* **Text excerpt**:

After a night outside Omaha, I was returned to bliss once more: as my estimable radio’s scanner sampled every AM/FM broadcast receivable along 1-80 in Iowa, I soon discovered the excellent station operated by Iowa State University, audible across most of the southern part of the state. I decided to give the CD player, which had provided exemplary service, a much-earned rest. It was late Saturday morning and the Metropolitan Opera was about to broadcast Die Walkure, conducted by James Levine, my favorite part of The Ring, With Bruno Walter, Lotte Lehmann, and Lauritz Melchior necessarily delivering a shadow performance deep inside my head and heart, I was moved nonetheless by the power of Levine’s introductory thunderstorm and I was knocked quite flat by the heldentenor virtuosity of Placido Domingo as Siegmund. As I reached the Quad Cities area and began the crossing of the Mighty Mississippi—with due regard for the river-defining technologies of Mark Twain, T.S. Eliot, and the Army Corps of Engineers—signs of spring were definitely in evidence, buds were opening, the air was warming, and Sieglinde was singing the most rapturous passage in all of The Ring'. “Du bist der Lenz / nach dem ich verlangte / in frostigen Winters Frist ” As tears of ecstasy again began to flow from the easily unravelled strands of my subtile knot, like Molly Bloom saying “Yes” I experienced a powerful moment of assent to a newfound identity: fighting postmodernism all the way, I had nevertheless to acknowledge that I was indeed, after all... a cyborgl Take away technology, I realized, and I would cease to exist. From my daily traveler’s lunch of frozen yogurt spurted forth from machines at McDonald’s to my Visa card swiped through roadside gas pumps, I began to review the adventures of the previous three weeks. And while I can’t provide a summation as resoundingly scriptural as Eliot’s “What the Thunder Said,” I think I can venture a little homily called ‘"What the Car Stereo Said.”

* **Tasks to perform**:
1. In the road-trip passage, who conducted the Metropolitan Opera broadcast of Die Walkure?
2. In one to three sentences, explain why, in the road-trip passage, the narrator comes to accept being a cyborg.

* **Dataset entries**:
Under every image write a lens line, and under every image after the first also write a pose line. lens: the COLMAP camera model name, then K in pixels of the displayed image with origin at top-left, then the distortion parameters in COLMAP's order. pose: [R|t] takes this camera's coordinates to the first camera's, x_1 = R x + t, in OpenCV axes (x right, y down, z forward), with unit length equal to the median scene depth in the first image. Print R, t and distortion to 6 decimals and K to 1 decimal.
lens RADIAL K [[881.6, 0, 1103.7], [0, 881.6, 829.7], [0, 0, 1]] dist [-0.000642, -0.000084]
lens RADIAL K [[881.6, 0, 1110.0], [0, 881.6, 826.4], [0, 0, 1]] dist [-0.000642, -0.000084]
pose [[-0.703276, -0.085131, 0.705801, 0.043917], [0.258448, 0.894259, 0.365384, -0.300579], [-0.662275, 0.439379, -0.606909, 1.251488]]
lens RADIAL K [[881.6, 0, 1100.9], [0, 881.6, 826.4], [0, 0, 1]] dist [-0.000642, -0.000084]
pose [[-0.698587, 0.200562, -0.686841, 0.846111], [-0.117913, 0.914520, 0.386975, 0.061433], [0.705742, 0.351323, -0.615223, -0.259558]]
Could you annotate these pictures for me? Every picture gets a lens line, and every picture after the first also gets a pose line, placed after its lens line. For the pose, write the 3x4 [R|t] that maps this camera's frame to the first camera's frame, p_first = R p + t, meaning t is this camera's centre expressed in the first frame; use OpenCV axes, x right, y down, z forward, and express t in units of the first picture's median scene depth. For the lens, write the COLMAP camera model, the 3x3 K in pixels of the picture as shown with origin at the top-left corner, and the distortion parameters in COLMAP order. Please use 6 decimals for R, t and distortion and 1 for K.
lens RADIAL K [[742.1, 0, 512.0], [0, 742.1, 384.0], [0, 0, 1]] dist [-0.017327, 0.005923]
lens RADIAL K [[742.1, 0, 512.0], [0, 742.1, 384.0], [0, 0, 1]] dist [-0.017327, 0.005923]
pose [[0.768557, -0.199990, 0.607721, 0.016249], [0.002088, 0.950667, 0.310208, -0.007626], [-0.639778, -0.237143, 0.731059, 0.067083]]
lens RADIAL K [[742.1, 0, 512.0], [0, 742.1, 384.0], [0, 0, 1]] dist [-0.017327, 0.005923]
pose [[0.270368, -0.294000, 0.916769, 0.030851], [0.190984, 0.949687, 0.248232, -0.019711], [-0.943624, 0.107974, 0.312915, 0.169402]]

* **Answers to this exercise**:
1. James Levine.

2. The narrator realizes that without technology, they would cease to exist. So, despite fighting postmodernism all the way, they have to admit that they are a cyborg after all.